Re: How to close connection in mapPartitions?

2015-10-23 Thread Bin Wang
BTW, "lines" is a DStream.

Bin Wang 于2015年10月23日周五 下午2:16写道:

> I use mapPartitions to open connections to Redis, I write it like this:
>
> val seqs = lines.mapPartitions { lines =>
>   val cache = new RedisCache(redisUrl, redisPort)
>   val result = lines.map(line => Parser.parseBody(line, cache))
>   cache.redisPool.close
>   result
> }
>
> But it seems the pool is closed before I use it. Am I doing anything
> wrong?
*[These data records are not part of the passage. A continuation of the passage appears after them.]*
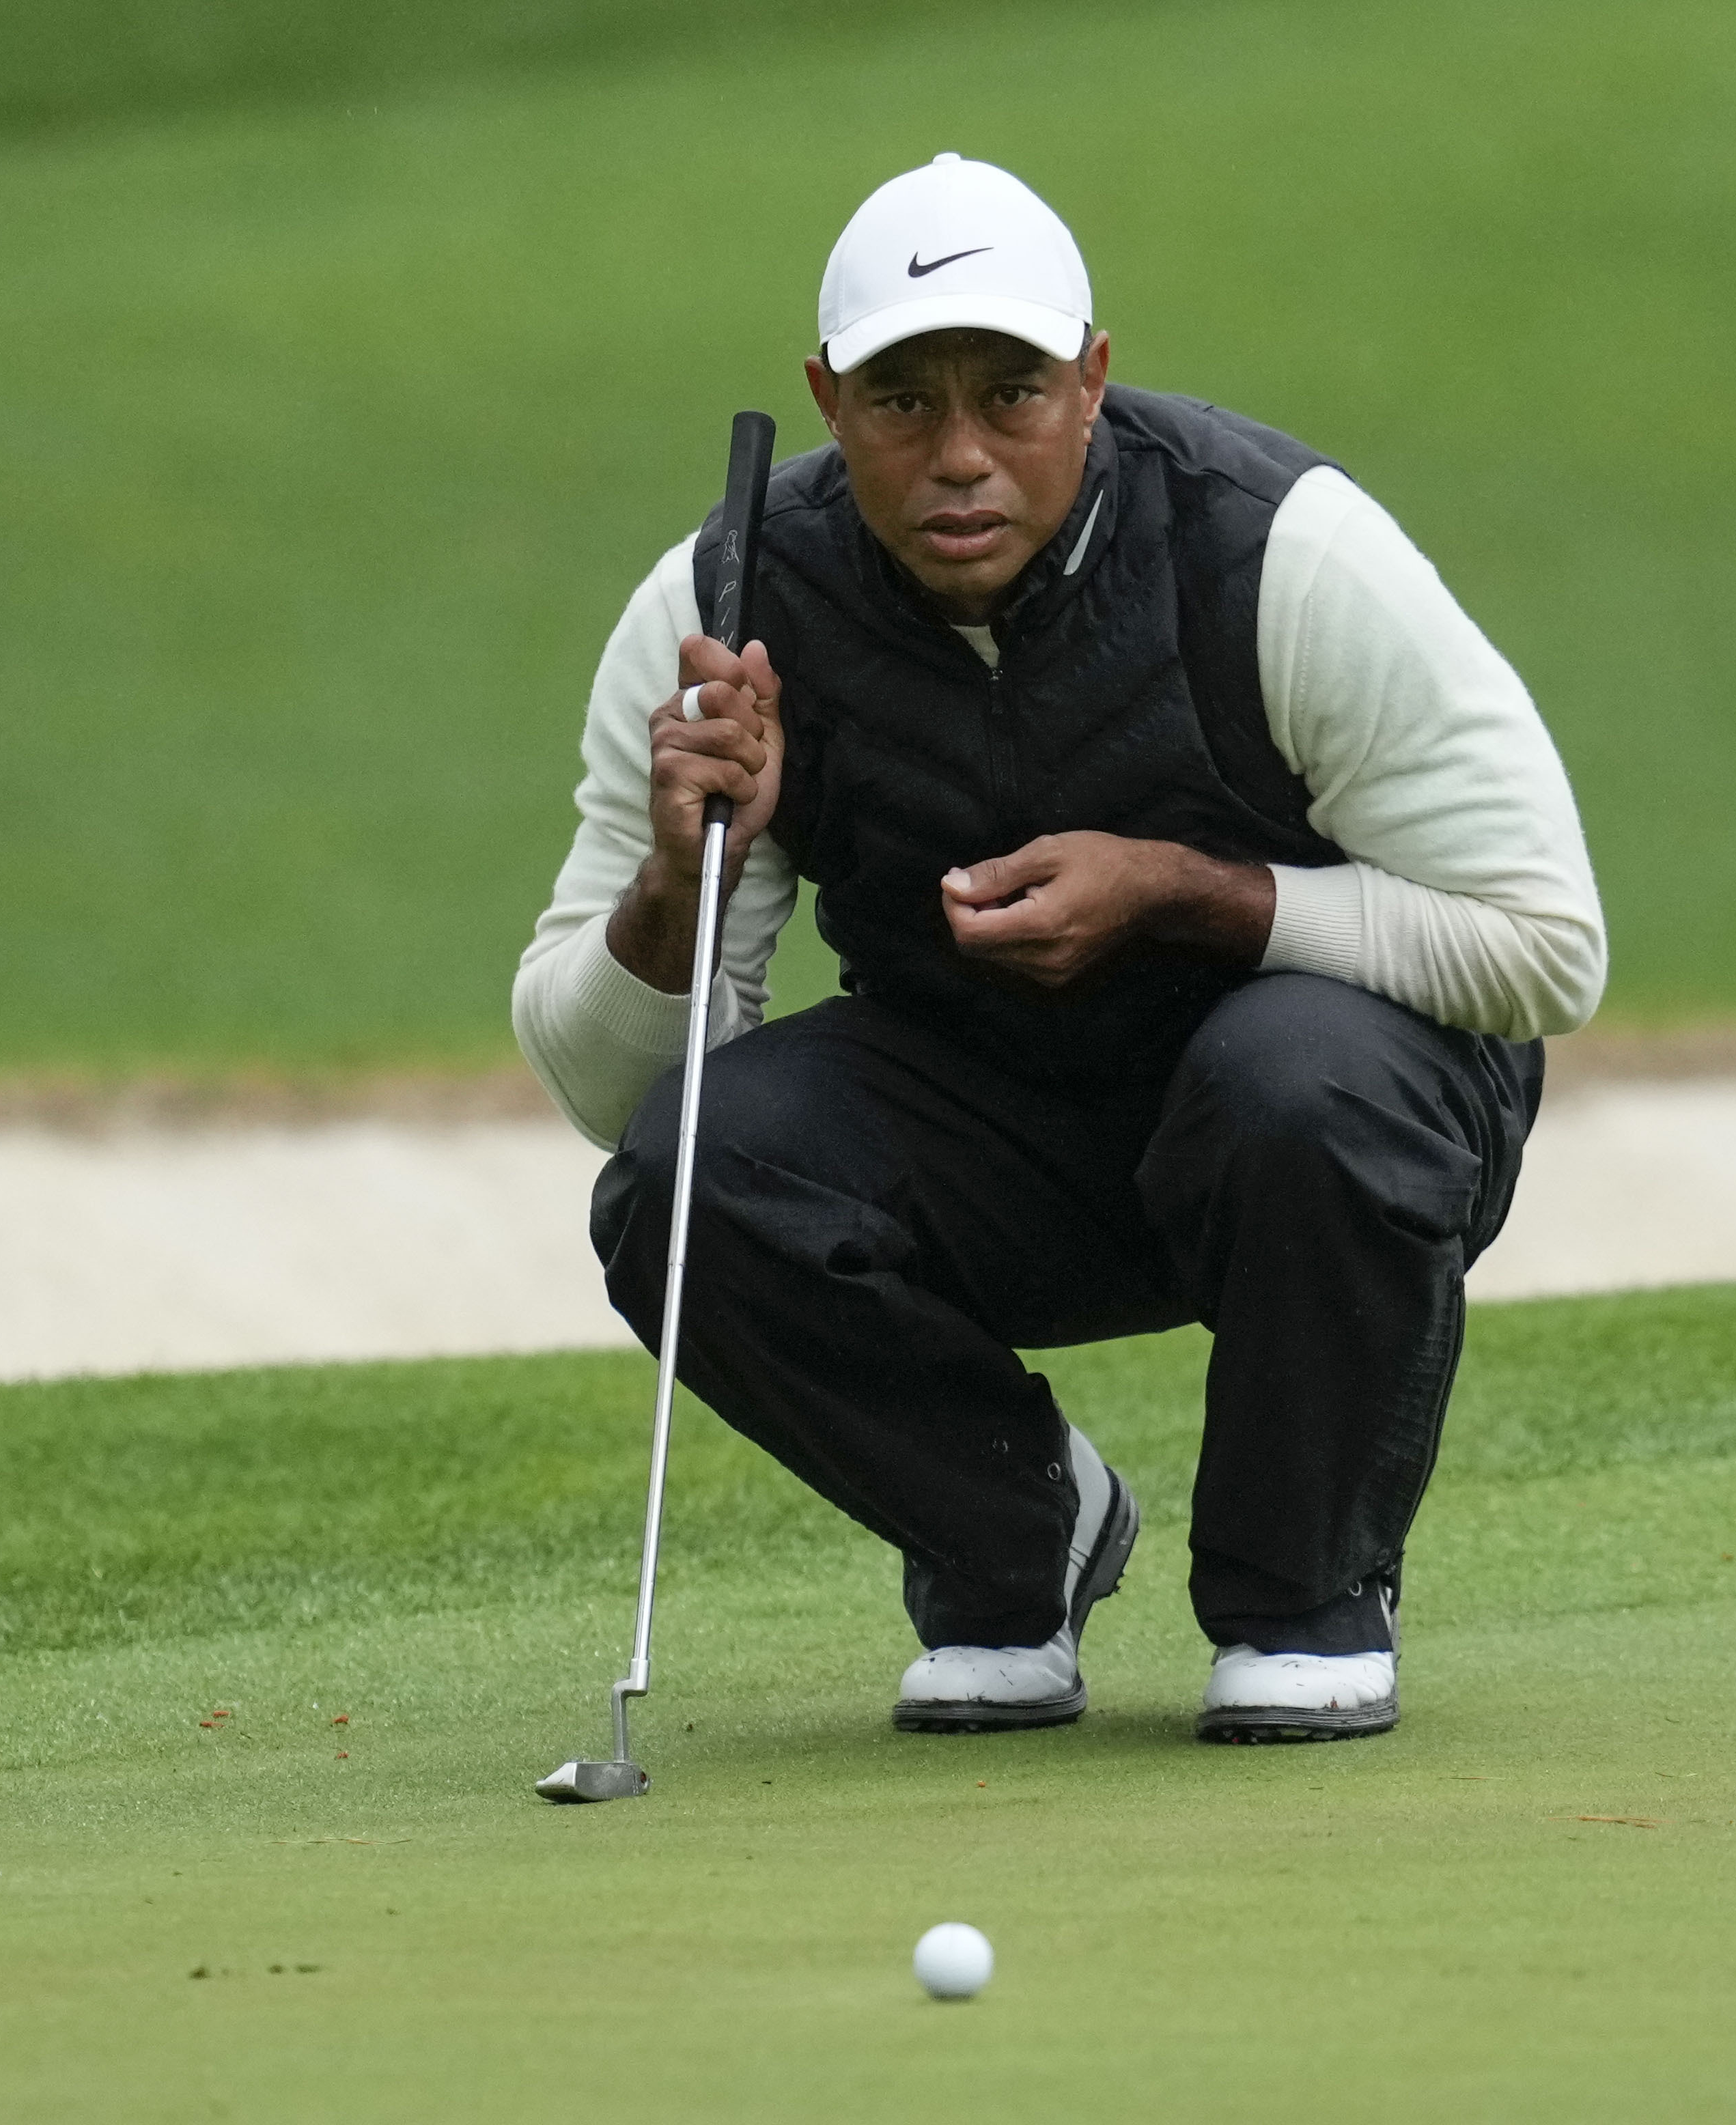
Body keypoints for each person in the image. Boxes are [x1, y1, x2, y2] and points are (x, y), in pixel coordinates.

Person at [514, 154, 1604, 1743]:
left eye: (1012, 393)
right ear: (827, 402)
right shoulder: (728, 604)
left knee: (1295, 1073)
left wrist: (1184, 892)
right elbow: (613, 1096)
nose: (960, 454)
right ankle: (1015, 1535)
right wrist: (682, 877)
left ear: (1093, 380)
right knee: (687, 1175)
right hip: (996, 1132)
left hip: (1319, 1129)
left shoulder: (1278, 550)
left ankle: (1305, 1593)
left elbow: (1548, 950)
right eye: (903, 401)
Here is the error:
>
> java.lang.IllegalStateException: Pool not open
>   at 
> org.apache.commons.pool.BaseObjectPool.assertOpen(BaseObjectPool.java:140)
>   at 
> org.apache.commons.pool.impl.StackObjectPool.borrowObject(StackObjectPool.java:166)
>   at com.redis.RedisClientPool.withClient(Pool.scala:34)
>   at com.appadhoc.data.cache.RedisCache.getExpId(RedisCache.scala:17)
>   at 
> com.appadhoc.data.parser.Parser$$anonfun$parseBody$1.apply(Parser.scala:29)
>   at 
> com.appadhoc.data.parser.Parser$$anonfun$parseBody$1.apply(Parser.scala:26)
>   at 
> scala.collection.TraversableLike$$anonfun$map$1.apply(TraversableLike.scala:244)
>   at 
> scala.collection.TraversableLike$$anonfun$map$1.apply(TraversableLike.scala:244)
>   at scala.collection.immutable.List.foreach(List.scala:318)
>   at scala.collection.TraversableLike$class.map(TraversableLike.scala:244)
>   at scala.collection.AbstractTraversable.map(Traversable.scala:105)
>   at com.appadhoc.data.parser.Parser$.parseBody(Parser.scala:26)
>   at 
> com.appadhoc.data.main.StatCounter$$anonfun$2$$anonfun$3.apply(StatCounter.scala:33)
>   at 
> com.appadhoc.data.main.StatCounter$$anonfun$2$$anonfun$3.apply(StatCounter.scala:33)
>   at scala.collection.Iterator$$anon$11.next(Iterator.scala:328)
>   at scala.collection.Iterator$$anon$13.hasNext(Iterator.scala:371)
>   at scala.collection.Iterator$$anon$11.hasNext(Iterator.scala:327)
>   at scala.collection.Iterator$$anon$11.hasNext(Iterator.scala:327)
>   at 
> org.apache.spark.util.collection.ExternalSorter.insertAll(ExternalSorter.scala:209)
>   at 
> org.apache.spark.shuffle.sort.SortShuffleWriter.write(SortShuffleWriter.scala:73)
>   at 
> org.apache.spark.scheduler.ShuffleMapTask.runTask(ShuffleMapTask.scala:73)
>   at 
> org.apache.spark.scheduler.ShuffleMapTask.runTask(ShuffleMapTask.scala:41)
>   at org.apache.spark.scheduler.Task.run(Task.scala:88)
>   at org.apache.spark.executor.Executor$TaskRunner.run(Executor.scala:214)
>   at 
> java.util.concurrent.ThreadPoolExecutor.runWorker(ThreadPoolExecutor.java:1145)
>   at 
> java.util.concurrent.ThreadPoolExecutor$Worker.run(ThreadPoolExecutor.java:615)
>   at java.lang.Thread.run(Thread.java:745)
>
>